## INSTRUCTIONS FOR THE TASK
Restate word for word the lines of the material below, from the line with "parameter DWIDTH = 8;" to the line with "input[DataWidth - 1:0] d0;", both lines included, and no others.

## SOURCE INFORMATION
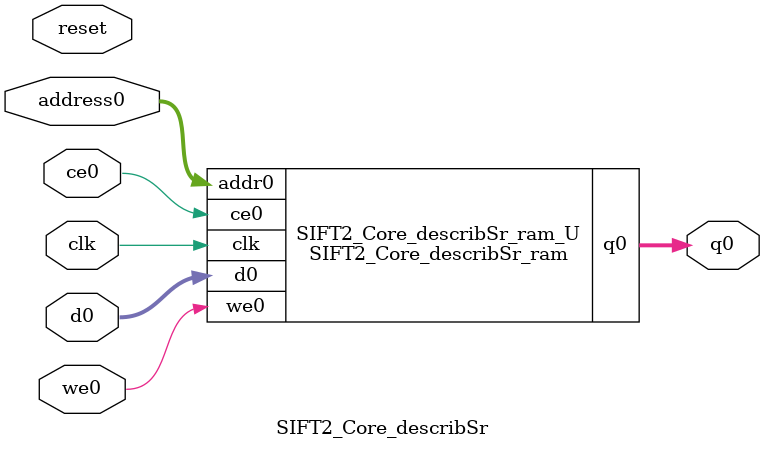
<source format=v>

`timescale 1 ns / 1 ps
module SIFT2_Core_describSr_ram (addr0, ce0, d0, we0, q0,  clk);

parameter DWIDTH = 8;
parameter AWIDTH = 16;
parameter MEM_SIZE = 65408;

input[AWIDTH-1:0] addr0;
input ce0;
input[DWIDTH-1:0] d0;
input we0;
output reg[DWIDTH-1:0] q0;
input clk;

(* ram_style = "block" *)reg [DWIDTH-1:0] ram[0:MEM_SIZE-1];




always @(posedge clk)  
begin 
    if (ce0) 
    begin
        if (we0) 
        begin 
            ram[addr0] <= d0; 
            q0 <= d0;
        end 
        else 
            q0 <= ram[addr0];
    end
end


endmodule


`timescale 1 ns / 1 ps
module SIFT2_Core_describSr(
    reset,
    clk,
    address0,
    ce0,
    we0,
    d0,
    q0);

parameter DataWidth = 32'd8;
parameter AddressRange = 32'd65408;
parameter AddressWidth = 32'd16;
input reset;
input clk;
input[AddressWidth - 1:0] address0;
input ce0;
input we0;
input[DataWidth - 1:0] d0;
output[DataWidth - 1:0] q0;



SIFT2_Core_describSr_ram SIFT2_Core_describSr_ram_U(
    .clk( clk ),
    .addr0( address0 ),
    .ce0( ce0 ),
    .we0( we0 ),
    .d0( d0 ),
    .q0( q0 ));

endmodule


</source>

## TASK RESPONSE
parameter DWIDTH = 8;
parameter AWIDTH = 16;
parameter MEM_SIZE = 65408;

input[AWIDTH-1:0] addr0;
input ce0;
input[DWIDTH-1:0] d0;
input we0;
output reg[DWIDTH-1:0] q0;
input clk;

(* ram_style = "block" *)reg [DWIDTH-1:0] ram[0:MEM_SIZE-1];




always @(posedge clk)  
begin 
    if (ce0) 
    begin
        if (we0) 
        begin 
            ram[addr0] <= d0; 
            q0 <= d0;
        end 
        else 
            q0 <= ram[addr0];
    end
end


endmodule


`timescale 1 ns / 1 ps
module SIFT2_Core_describSr(
    reset,
    clk,
    address0,
    ce0,
    we0,
    d0,
    q0);

parameter DataWidth = 32'd8;
parameter AddressRange = 32'd65408;
parameter AddressWidth = 32'd16;
input reset;
input clk;
input[AddressWidth - 1:0] address0;
input ce0;
input we0;
input[DataWidth - 1:0] d0;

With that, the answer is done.